(Extracted data entries)
= Beginning of Section =

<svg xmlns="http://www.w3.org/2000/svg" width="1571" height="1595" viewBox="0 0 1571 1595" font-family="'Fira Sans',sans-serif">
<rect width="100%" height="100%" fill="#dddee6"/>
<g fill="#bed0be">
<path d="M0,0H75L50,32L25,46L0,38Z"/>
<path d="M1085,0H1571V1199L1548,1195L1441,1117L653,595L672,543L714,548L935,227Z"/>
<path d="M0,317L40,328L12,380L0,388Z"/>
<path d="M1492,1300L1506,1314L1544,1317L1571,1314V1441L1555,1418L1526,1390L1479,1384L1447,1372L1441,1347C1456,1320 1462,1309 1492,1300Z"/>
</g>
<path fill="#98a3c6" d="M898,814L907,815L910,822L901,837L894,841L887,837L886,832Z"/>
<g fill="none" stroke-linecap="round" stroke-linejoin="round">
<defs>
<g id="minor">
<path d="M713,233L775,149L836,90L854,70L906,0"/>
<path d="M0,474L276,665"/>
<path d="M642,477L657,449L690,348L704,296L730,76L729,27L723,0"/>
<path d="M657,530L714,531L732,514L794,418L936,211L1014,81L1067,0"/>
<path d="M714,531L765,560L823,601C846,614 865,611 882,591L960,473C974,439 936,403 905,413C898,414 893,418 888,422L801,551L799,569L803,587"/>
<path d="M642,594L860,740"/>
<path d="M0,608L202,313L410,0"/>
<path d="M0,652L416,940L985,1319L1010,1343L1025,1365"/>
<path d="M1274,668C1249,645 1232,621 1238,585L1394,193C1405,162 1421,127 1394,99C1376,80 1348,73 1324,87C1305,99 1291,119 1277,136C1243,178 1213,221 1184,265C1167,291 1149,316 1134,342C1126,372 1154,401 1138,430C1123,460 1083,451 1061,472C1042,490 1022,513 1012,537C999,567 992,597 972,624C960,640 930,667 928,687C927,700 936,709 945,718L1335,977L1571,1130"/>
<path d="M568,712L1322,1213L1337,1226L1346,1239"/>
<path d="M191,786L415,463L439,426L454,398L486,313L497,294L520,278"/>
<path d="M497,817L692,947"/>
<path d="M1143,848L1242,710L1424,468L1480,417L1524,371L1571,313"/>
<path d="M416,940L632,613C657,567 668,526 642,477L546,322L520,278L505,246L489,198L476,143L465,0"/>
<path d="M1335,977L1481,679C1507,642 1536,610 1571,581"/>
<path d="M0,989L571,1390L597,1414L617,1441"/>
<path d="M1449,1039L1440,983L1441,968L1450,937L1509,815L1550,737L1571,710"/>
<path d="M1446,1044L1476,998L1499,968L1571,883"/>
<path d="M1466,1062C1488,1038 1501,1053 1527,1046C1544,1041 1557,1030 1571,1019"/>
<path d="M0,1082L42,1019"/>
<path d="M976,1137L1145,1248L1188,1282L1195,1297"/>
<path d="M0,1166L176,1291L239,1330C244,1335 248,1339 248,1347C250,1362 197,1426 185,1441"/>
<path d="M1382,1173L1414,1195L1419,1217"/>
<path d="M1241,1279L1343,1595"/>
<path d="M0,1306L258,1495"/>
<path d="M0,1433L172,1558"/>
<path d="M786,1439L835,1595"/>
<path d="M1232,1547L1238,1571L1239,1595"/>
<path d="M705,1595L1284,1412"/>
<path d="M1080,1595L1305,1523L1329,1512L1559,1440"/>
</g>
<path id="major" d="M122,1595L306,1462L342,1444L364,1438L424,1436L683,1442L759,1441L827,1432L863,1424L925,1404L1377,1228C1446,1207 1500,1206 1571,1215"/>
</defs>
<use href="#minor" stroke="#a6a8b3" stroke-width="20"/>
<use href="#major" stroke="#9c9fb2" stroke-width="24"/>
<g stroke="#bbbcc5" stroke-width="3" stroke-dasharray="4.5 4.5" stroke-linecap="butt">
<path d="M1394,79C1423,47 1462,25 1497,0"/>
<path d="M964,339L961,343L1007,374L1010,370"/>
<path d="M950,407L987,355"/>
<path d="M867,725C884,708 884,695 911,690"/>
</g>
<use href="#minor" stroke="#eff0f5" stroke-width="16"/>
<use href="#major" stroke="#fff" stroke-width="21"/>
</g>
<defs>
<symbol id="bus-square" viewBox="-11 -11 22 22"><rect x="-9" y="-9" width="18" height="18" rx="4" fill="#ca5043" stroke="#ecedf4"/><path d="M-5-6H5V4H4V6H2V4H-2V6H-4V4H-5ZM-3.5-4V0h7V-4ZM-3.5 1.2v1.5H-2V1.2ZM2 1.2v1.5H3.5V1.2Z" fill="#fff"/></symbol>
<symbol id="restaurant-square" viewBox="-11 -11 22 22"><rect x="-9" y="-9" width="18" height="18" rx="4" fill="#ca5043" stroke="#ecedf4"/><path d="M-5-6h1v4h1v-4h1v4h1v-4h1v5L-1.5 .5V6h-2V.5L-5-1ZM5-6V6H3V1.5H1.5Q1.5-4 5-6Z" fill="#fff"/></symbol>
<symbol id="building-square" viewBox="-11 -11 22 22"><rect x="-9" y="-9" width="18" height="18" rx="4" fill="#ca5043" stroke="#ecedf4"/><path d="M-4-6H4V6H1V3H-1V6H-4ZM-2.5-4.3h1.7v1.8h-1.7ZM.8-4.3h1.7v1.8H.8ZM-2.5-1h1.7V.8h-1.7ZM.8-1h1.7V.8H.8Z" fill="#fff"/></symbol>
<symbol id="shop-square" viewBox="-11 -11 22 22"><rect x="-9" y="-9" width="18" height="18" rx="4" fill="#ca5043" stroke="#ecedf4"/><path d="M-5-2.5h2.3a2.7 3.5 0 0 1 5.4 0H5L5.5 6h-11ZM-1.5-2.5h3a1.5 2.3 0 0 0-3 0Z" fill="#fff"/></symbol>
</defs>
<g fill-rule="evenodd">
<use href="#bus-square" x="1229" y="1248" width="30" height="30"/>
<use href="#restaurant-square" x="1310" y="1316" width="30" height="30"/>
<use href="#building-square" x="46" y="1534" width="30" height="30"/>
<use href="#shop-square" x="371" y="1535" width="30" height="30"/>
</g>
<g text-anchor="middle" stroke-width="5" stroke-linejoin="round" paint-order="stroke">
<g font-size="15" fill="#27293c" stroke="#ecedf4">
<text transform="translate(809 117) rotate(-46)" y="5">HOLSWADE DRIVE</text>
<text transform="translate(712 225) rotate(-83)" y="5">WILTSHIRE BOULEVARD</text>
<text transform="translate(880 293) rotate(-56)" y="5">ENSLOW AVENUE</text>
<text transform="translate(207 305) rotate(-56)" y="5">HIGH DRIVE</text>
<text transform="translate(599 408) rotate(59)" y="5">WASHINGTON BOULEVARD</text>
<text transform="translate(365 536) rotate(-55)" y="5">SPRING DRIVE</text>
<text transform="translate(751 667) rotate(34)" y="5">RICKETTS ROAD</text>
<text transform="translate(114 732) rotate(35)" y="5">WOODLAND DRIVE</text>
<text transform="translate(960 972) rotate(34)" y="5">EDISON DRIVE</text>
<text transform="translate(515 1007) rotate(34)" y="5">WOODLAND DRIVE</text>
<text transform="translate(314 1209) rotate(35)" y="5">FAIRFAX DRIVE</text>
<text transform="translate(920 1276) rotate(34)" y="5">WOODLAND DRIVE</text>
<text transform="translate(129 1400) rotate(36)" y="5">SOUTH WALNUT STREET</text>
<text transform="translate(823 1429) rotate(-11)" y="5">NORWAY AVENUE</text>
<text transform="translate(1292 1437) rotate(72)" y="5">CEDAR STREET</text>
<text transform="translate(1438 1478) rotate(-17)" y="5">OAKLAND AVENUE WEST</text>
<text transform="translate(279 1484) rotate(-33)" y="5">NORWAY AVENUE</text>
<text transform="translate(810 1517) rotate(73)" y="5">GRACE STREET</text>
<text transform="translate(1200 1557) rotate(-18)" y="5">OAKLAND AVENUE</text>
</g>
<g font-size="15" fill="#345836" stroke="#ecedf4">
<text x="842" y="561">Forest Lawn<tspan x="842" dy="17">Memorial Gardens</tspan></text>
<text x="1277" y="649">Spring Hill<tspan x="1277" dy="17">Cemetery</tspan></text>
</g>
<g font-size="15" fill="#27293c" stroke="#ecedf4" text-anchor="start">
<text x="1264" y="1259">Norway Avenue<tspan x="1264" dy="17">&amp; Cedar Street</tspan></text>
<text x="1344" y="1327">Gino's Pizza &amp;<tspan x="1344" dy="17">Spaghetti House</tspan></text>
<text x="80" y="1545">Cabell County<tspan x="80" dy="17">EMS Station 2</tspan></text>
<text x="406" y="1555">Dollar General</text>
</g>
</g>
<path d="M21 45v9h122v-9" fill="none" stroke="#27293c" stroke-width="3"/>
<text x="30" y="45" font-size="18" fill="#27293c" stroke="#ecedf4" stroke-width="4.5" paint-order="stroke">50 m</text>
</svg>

= End of Section =

Required work:
Only lines holding the string "round" are wanted; gather each one from the entries above.

Answer for the task:
<g fill="none" stroke-linecap="round" stroke-linejoin="round">
<g text-anchor="middle" stroke-width="5" stroke-linejoin="round" paint-order="stroke">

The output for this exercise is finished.